Ian Jack has researched what happened to these five boys. Their names, left to right: Peter Wagner, Tim Dyson, George Salmon, Jack Catlin and George Young.

Salmon, Catlin and Young, were three 13-year-olds who lived close to Lord's and were in the same class at a Church of England school, St Paul's Bentinck, a few minutes' walk away in Rossmore Road. All three had been to the dentist that morning and then decided to skip school and hang around instead outside Lord's, where the Eton-Harrow match offered money-making opportunities to any boy willing to open taxi doors and carry bags, or to return seat cushions to their hirers and claim the threepenny deposit.
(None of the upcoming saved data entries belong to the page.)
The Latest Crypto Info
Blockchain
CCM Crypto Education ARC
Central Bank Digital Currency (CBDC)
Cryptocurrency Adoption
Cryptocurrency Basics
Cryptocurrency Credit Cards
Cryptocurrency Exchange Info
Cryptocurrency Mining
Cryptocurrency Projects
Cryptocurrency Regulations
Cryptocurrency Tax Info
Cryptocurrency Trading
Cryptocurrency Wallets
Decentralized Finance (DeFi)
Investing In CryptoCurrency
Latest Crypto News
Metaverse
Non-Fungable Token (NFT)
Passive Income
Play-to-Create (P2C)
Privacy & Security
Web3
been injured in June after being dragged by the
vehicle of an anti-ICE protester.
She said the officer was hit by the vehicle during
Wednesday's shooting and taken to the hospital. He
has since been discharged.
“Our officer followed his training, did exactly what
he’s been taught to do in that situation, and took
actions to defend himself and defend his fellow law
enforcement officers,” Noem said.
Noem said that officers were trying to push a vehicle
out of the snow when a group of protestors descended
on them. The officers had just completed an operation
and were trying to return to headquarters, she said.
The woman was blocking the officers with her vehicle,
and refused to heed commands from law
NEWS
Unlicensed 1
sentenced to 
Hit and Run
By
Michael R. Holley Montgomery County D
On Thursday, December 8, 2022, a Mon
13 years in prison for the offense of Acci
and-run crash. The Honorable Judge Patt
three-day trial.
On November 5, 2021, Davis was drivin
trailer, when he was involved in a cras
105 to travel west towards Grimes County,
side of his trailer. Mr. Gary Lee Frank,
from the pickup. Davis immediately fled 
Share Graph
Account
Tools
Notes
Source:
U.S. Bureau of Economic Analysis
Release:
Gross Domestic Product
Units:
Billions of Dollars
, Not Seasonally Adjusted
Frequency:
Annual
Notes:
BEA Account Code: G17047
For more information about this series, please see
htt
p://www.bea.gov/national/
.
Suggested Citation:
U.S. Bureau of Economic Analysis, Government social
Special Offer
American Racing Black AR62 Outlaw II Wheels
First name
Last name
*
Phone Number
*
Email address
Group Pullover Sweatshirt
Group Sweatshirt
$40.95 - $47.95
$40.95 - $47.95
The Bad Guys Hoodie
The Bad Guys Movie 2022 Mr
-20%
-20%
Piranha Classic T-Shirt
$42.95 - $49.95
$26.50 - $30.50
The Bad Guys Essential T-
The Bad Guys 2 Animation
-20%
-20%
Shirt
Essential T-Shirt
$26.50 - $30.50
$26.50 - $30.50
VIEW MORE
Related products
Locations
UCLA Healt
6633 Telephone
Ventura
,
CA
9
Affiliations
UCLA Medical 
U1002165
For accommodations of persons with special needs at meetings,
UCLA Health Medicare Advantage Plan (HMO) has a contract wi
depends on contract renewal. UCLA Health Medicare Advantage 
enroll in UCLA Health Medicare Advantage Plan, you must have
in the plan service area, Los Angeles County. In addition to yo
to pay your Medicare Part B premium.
Wagner and Dyson both attended Harrow School. It would be expected that Wagner and Dyson would have had more successful lived that the three working-class lads. In fact, that was not the case. Jack Catlin, after leaving school at 14, rose through the ranks of the civil service and moved to a senior job in a government agency in Weymouth. Young and Salmon both served during the war in the Royal Navy, and both had been married for 53 years. After the war, Salmon became a foreman for Imperial Metal Industries and helped the firm establish a network of warehouses across Europe. Young started a window-cleaning business and set up his four sons in the same trade.

A year after this photograph was taken, Tim Dyson's parents arranged for him to join them for his summer holidays at their army quarters in Trimulgherry near Secunderabad. Dyson died of Diptheria on 26 August 1938, aged 16. His father was captured by the Japanese at the fall of ingapore and died in a Korean prison camp on 22 November 1942, four years after he buried his only child.

Peter Wagner worked successfully as a broker in his father's firm for three decades after the war but by 1979 he was clearly mentally unbalanced and died in the East Sussex asylum at Hellingly on Friday 13 April 1984.